I agree that programming languages and natural languages are different. That being said, programming languages do meet the definition of languages bc they communicate structured information.

Example: "if x < y { string z = `${x + 1}` } else { string z = `${y - 1}` }" . This short program communicates a structured piece of logic with clear meaning. It's not all encompassing, but then, neither is a English.

1 comments

According to Sapir-Whorf, what I think is affected by what the language I think in, that lets me express my own thoughts to myself. If there's no concept in English for an idea that occurs to me, it may remain muddled or I just might not become fully conscious of it.

This is not the case for programming languages, because programming languages, even non-imperative ones, only have one mode: how to do something. They are not a way of describing the world. If I can't figure out the C++ code necessary to accomplish the task I want, that doesn't mean I can't imagine what that task is. Determining the task and figuring out how to code them are very different.

> If there's no concept in English for an idea that occurs to me, it may remain muddled or I just might not become fully conscious of it.

You probably won't be. I have observed a similar phenomenon when trying to imagine truly new things.

> If I can't figure out the C++ code necessary to accomplish the task I want, that doesn't mean I can't imagine what that task is.
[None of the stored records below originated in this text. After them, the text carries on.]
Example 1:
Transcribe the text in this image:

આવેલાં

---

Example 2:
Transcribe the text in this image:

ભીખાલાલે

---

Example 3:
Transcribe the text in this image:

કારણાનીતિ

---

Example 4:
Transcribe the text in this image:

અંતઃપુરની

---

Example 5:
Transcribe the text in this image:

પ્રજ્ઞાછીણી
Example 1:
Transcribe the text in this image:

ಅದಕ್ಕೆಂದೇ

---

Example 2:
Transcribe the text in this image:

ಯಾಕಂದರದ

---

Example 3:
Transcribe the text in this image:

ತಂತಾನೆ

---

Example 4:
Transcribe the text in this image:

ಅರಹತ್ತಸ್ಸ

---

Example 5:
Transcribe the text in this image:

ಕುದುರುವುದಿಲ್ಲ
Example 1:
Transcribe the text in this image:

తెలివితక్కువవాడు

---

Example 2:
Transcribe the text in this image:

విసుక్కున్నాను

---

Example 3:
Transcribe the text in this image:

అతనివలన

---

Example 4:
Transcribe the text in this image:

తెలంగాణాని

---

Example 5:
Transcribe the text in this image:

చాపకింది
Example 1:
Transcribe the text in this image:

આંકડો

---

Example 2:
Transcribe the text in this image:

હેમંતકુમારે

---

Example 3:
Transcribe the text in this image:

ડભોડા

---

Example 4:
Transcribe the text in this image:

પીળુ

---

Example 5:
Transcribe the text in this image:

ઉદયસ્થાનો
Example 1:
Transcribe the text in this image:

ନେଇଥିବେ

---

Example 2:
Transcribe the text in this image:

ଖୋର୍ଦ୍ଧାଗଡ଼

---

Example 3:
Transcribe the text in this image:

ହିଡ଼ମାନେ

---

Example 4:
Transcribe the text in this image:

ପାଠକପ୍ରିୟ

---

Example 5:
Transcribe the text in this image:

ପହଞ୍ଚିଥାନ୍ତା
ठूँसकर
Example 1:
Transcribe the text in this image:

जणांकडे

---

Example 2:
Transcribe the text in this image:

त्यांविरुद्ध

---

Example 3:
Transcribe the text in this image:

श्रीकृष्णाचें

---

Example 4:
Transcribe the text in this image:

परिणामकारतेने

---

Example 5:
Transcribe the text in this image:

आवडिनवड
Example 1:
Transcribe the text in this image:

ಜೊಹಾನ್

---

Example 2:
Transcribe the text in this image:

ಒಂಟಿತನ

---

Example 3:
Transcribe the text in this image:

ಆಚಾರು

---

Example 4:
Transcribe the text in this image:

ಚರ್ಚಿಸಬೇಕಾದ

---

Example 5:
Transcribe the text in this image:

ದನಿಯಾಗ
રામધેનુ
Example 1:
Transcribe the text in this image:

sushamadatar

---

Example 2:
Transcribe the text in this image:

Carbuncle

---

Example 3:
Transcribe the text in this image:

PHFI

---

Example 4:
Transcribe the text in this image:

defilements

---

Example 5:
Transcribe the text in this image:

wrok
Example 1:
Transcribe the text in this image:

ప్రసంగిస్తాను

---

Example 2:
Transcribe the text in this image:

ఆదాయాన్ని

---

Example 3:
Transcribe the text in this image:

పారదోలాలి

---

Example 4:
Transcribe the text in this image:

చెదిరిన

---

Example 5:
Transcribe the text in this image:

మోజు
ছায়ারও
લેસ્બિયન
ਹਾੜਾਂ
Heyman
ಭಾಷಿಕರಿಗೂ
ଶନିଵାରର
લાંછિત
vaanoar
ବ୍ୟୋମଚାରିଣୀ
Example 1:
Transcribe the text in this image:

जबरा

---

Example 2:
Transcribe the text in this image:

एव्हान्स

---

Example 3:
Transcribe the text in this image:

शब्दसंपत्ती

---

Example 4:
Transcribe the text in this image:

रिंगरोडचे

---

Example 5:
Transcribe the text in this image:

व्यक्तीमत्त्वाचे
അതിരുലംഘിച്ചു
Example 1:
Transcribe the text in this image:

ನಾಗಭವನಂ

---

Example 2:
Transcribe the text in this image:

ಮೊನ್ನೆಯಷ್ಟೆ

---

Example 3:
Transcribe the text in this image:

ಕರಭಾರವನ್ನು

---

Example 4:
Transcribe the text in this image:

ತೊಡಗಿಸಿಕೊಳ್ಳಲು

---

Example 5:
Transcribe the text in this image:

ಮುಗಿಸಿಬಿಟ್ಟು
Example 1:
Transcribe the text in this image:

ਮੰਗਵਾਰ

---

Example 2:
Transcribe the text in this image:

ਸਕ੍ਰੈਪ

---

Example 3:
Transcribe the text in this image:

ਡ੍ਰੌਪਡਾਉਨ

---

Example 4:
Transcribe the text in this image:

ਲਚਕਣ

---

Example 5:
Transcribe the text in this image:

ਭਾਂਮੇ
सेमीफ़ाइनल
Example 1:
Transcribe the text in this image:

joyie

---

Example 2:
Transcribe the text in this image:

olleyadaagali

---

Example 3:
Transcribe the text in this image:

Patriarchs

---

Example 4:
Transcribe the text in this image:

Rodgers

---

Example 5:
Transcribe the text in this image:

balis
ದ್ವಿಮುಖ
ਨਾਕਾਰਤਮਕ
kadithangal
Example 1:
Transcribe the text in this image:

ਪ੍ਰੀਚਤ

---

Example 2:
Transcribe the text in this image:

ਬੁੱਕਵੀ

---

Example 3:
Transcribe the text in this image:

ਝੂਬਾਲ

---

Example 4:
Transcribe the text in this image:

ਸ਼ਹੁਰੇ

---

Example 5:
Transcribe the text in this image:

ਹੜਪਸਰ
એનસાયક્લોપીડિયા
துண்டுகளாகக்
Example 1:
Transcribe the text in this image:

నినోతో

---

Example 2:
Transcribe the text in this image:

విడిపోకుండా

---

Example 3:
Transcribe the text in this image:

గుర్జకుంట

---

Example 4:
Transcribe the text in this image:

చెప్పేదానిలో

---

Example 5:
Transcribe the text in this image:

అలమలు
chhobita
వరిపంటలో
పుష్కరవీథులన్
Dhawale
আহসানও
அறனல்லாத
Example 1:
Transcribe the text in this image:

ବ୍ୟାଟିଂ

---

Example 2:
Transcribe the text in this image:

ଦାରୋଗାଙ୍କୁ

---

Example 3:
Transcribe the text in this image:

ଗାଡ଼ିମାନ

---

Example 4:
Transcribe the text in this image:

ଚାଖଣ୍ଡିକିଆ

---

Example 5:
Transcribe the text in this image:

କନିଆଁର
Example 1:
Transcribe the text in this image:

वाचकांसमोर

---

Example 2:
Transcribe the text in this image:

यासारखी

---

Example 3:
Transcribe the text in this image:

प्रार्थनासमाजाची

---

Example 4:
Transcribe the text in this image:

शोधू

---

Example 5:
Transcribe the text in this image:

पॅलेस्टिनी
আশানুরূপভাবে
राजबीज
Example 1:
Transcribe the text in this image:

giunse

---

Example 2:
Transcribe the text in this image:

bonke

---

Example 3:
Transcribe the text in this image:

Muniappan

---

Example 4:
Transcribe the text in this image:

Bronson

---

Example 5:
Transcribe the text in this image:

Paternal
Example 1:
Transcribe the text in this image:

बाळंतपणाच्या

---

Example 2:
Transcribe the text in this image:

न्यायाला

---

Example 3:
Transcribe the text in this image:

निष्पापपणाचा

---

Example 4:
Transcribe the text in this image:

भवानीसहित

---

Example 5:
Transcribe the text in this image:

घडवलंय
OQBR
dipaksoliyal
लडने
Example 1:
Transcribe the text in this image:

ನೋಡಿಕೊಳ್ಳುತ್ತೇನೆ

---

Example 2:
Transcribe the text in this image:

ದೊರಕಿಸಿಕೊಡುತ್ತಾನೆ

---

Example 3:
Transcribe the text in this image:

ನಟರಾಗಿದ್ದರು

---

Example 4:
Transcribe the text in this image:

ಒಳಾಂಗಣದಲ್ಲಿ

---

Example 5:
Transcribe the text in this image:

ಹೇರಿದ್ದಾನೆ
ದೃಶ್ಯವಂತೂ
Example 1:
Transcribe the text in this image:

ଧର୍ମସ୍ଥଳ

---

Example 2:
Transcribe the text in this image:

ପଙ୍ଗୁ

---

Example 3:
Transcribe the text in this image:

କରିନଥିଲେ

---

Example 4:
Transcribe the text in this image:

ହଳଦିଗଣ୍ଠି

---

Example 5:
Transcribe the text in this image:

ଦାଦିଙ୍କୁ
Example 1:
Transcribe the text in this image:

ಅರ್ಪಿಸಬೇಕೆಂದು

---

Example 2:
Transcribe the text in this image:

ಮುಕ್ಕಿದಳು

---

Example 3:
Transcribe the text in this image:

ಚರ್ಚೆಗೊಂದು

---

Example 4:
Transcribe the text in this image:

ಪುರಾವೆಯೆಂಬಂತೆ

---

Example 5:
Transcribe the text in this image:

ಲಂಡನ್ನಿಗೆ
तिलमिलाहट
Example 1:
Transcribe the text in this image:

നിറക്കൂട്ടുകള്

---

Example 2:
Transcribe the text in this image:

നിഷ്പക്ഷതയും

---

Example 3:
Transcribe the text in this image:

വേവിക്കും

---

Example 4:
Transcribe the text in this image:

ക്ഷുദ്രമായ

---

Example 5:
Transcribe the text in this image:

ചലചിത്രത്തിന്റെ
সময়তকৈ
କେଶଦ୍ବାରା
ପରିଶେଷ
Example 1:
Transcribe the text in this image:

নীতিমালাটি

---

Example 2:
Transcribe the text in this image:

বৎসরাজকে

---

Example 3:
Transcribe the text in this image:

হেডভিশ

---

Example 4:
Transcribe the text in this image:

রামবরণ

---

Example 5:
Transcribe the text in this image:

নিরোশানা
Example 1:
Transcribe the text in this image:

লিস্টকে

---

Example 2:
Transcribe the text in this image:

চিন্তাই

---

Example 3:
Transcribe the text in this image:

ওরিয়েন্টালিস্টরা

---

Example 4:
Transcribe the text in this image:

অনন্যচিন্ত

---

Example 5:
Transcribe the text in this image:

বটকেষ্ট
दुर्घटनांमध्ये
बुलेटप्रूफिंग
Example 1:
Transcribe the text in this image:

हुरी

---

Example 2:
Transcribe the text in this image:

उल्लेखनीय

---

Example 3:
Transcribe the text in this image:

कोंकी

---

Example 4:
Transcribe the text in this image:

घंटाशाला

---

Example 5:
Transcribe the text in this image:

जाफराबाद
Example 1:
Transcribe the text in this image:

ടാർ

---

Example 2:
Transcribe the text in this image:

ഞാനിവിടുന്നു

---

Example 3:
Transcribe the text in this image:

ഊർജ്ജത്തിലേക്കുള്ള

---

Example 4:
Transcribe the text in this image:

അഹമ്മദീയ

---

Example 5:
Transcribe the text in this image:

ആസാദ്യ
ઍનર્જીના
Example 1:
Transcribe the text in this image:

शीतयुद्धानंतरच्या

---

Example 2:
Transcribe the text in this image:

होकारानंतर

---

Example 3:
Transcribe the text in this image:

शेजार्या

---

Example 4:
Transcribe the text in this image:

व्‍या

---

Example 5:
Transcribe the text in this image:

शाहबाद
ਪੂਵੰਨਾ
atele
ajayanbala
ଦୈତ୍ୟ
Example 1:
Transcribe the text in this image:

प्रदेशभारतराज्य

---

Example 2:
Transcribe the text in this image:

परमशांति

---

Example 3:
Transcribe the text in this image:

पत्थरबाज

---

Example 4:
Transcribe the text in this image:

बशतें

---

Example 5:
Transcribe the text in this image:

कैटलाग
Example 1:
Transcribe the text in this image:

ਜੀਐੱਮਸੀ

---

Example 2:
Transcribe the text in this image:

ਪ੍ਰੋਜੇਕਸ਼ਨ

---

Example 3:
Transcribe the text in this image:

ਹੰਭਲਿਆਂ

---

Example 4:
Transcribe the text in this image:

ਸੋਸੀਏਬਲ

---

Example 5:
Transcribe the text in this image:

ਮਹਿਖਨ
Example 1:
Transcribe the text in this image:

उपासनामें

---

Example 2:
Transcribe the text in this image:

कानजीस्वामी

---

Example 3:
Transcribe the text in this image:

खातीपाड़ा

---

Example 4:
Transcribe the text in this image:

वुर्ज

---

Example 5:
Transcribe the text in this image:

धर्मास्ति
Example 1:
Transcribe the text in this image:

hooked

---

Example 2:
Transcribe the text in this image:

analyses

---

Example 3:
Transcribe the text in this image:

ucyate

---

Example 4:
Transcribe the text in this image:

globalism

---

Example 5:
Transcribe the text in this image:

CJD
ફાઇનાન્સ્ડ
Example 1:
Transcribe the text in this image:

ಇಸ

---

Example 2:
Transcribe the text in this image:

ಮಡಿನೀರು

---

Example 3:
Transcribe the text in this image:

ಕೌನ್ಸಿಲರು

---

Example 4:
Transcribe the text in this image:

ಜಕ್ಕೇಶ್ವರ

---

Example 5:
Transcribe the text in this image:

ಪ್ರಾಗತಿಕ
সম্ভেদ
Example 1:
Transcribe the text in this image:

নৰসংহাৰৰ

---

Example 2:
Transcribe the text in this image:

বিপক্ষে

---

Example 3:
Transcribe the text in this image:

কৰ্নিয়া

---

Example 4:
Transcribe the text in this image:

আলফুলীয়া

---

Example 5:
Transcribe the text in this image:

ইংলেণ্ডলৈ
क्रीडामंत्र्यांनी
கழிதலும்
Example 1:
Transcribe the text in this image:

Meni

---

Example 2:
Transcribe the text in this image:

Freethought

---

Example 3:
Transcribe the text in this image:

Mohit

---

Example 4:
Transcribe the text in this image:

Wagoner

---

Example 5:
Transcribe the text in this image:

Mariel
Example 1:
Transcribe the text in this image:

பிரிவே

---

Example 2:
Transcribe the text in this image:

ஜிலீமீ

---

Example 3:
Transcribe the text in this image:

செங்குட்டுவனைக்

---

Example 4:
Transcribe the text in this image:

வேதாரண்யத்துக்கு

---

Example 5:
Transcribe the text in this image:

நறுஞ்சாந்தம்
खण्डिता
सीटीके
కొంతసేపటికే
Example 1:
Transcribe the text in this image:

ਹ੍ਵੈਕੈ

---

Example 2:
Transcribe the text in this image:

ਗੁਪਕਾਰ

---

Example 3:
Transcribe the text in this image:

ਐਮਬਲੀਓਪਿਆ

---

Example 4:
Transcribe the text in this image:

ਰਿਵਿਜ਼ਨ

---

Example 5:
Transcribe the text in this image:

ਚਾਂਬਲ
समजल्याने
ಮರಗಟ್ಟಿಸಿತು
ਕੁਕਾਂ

If you can't figure it out in C++, but you could in (say) assembly (or Perl, or Python or whatever), then I would agree with that and would say I don't think that's an essential limitation of programming languages, and just that C++ is unfamiliar and byzantine.

But if you can't figure out the task in C++, but [believe] you could in [plain] English, I'd say you're just wrong: Whenever someone has told me "the ticket is perfectly clear" it most definitely was not. If your experiences are different, I'd like to hear about them.